She knows not what the curse may be

Alfred Lord Tennyson’s The Lady of Shalott is about a woman in a tower locked into an endless cycle of weaving. I’ve noticed that a lens of reading I have trouble putting away is that of a person with OCD. I think because OCD is such a misunderstood illness, as well as one that is so deeply ingrained in the person, many authors, especially from before the modern era, will describe a character with OCD tendencies without even meaning to. I believe the Lady of Shalott is one of these characters.
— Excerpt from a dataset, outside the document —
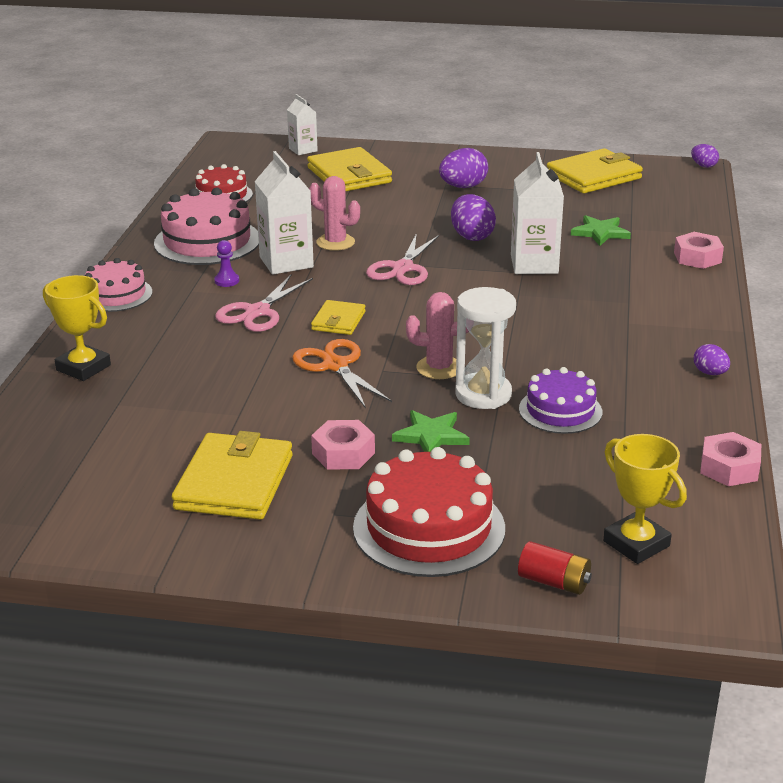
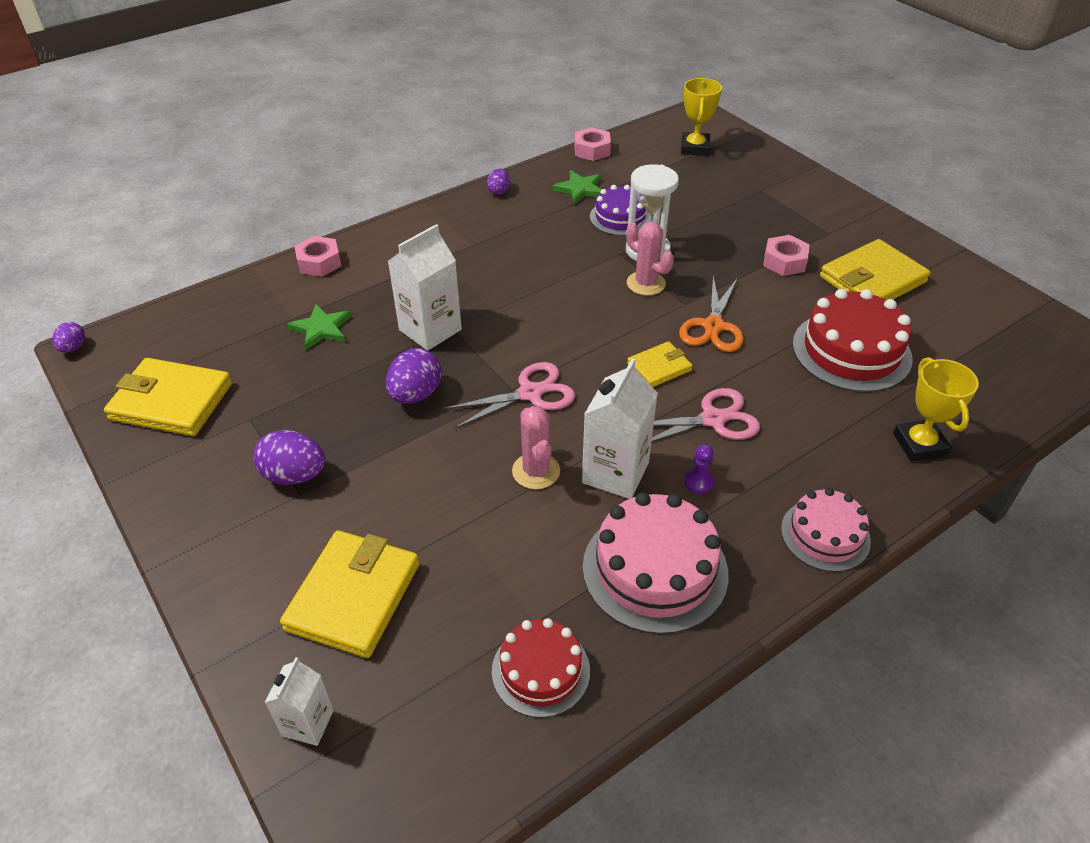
camera: 135 degrees left, 15 degrees up
(429, 528) = (785, 201): red cake -> red cake (851, 351)
(431, 436) = (717, 244): green star -> green star (580, 189)
(554, 582) = (757, 154): red battery -> none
The lines that made me think that come from the second stanza in part II which read, “A charmed web she weaves away. A curse is on her, if she stay Her weaving, either night or day, To look down to Camelot. She knows not what the curse may be; Therefore she weaveth steadily”(Tennyson).

I was diagnosed with OCD when I was sixteen, but am able to trace symptoms all the way back to when I was six. A phenomenon that’s been incredibly common for me, and other people with OCD is feeling an unknown force of something bad you cannot name. You know that something bad will happen when you don’t complete a compulsion, but you can’t always name what that bad thing is. The O in OCD obviously stands for obsessive which refers to an intrusive thought. The C stands for compulsive which is your response to the obsession. I believe the Lady of Shalott’s obsession is the curse, and her compulsion is not to stop weaving. As any therapist will tell you, most(if not all) obsessions about something bad happening don’t come true. But unfortunately, when the Lady of Shalott breaks the pattern, she dies, fulfilling the curse.

I don’t know enough about Tennyson or the year 1832 to say if this was intentional. But this is exactly what I mean by how OCD becomes such an ingrained part of the person. As always, one of our texts comes back to a woman who is in some way, mad, whether her particular madness is actually OCD, like I believe, another condition, or just general madness caused by being in the tower. I think the idea of this particular type of mad woman dying because she stops her compulsion should upset me in some way, but oddly, the part that sticks out to me is that I can relate to something written so long ago. I don’t think the madness of humanity has changed much, it’s just our reactions to it.